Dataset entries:
>>>>

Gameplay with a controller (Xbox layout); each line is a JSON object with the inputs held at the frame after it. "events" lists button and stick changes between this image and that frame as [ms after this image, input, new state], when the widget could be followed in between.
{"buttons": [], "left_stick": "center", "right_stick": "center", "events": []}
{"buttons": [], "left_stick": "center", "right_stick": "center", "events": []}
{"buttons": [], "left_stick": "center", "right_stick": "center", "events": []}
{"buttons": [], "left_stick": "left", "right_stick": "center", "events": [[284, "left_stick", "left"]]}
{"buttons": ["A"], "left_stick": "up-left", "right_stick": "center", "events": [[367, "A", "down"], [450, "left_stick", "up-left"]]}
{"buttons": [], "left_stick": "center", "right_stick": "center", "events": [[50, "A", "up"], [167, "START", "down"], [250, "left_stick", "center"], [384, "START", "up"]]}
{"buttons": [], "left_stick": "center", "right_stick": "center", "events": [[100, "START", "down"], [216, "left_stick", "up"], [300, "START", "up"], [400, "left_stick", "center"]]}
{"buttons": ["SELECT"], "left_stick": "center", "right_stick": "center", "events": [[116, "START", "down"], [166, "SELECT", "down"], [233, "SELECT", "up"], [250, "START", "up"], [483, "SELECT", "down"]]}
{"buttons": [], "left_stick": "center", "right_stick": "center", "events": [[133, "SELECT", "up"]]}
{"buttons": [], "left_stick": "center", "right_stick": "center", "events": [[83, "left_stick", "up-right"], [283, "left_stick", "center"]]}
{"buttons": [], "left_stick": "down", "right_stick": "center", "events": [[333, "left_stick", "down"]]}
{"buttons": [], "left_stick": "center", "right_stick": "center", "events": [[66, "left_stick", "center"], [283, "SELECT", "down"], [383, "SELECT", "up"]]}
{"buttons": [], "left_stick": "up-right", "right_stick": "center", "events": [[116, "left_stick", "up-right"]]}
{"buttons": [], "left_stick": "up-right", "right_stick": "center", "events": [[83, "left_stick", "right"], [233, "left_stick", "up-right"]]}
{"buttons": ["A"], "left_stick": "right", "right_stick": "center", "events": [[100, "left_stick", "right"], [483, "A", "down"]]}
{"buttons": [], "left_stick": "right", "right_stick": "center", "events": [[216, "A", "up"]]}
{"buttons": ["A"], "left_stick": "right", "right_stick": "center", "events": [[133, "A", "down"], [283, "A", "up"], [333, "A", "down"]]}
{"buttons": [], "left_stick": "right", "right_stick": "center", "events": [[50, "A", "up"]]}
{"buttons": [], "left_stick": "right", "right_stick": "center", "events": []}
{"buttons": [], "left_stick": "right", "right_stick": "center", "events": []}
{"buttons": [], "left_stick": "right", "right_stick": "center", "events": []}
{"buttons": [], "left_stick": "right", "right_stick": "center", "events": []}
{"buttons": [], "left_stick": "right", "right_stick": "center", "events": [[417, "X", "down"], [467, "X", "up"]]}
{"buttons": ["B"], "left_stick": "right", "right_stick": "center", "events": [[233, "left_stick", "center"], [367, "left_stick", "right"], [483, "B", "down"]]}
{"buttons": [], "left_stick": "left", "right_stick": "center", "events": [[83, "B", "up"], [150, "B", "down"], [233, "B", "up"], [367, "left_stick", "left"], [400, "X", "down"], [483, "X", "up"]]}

<<<<

** What you have to do **
Return every entry exactly; no line may be missing.

** Completed exercise **
Gameplay with a controller (Xbox layout); each line is a JSON object with the inputs held at the frame after it. "events" lists button and stick changes between this image and that frame as [ms after this image, input, new state], when the widget could be followed in between.
{"buttons": [], "left_stick": "center", "right_stick": "center", "events": []}
{"buttons": [], "left_stick": "center", "right_stick": "center", "events": []}
{"buttons": [], "left_stick": "center", "right_stick": "center", "events": []}
{"buttons": [], "left_stick": "left", "right_stick": "center", "events": [[284, "left_stick", "left"]]}
{"buttons": ["A"], "left_stick": "up-left", "right_stick": "center", "events": [[367, "A", "down"], [450, "left_stick", "up-left"]]}
{"buttons": [], "left_stick": "center", "right_stick": "center", "events": [[50, "A", "up"], [167, "START", "down"], [250, "left_stick", "center"], [384, "START", "up"]]}
{"buttons": [], "left_stick": "center", "right_stick": "center", "events": [[100, "START", "down"], [216, "left_stick", "up"], [300, "START", "up"], [400, "left_stick", "center"]]}
{"buttons": ["SELECT"], "left_stick": "center", "right_stick": "center", "events": [[116, "START", "down"], [166, "SELECT", "down"], [233, "SELECT", "up"], [250, "START", "up"], [483, "SELECT", "down"]]}
{"buttons": [], "left_stick": "center", "right_stick": "center", "events": [[133, "SELECT", "up"]]}
{"buttons": [], "left_stick": "center", "right_stick": "center", "events": [[83, "left_stick", "up-right"], [283, "left_stick", "center"]]}
{"buttons": [], "left_stick": "down", "right_stick": "center", "events": [[333, "left_stick", "down"]]}
{"buttons": [], "left_stick": "center", "right_stick": "center", "events": [[66, "left_stick", "center"], [283, "SELECT", "down"], [383, "SELECT", "up"]]}
{"buttons": [], "left_stick": "up-right", "right_stick": "center", "events": [[116, "left_stick", "up-right"]]}
{"buttons": [], "left_stick": "up-right", "right_stick": "center", "events": [[83, "left_stick", "right"], [233, "left_stick", "up-right"]]}
{"buttons": ["A"], "left_stick": "right", "right_stick": "center", "events": [[100, "left_stick", "right"], [483, "A", "down"]]}
{"buttons": [], "left_stick": "right", "right_stick": "center", "events": [[216, "A", "up"]]}
{"buttons": ["A"], "left_stick": "right", "right_stick": "center", "events": [[133, "A", "down"], [283, "A", "up"], [333, "A", "down"]]}
{"buttons": [], "left_stick": "right", "right_stick": "center", "events": [[50, "A", "up"]]}
{"buttons": [], "left_stick": "right", "right_stick": "center", "events": []}
{"buttons": [], "left_stick": "right", "right_stick": "center", "events": []}
{"buttons": [], "left_stick": "right", "right_stick": "center", "events": []}
{"buttons": [], "left_stick": "right", "right_stick": "center", "events": []}
{"buttons": [], "left_stick": "right", "right_stick": "center", "events": [[417, "X", "down"], [467, "X", "up"]]}
{"buttons": ["B"], "left_stick": "right", "right_stick": "center", "events": [[233, "left_stick", "center"], [367, "left_stick", "right"], [483, "B", "down"]]}
{"buttons": [], "left_stick": "left", "right_stick": "center", "events": [[83, "B", "up"], [150, "B", "down"], [233, "B", "up"], [367, "left_stick", "left"], [400, "X", "down"], [483, "X", "up"]]}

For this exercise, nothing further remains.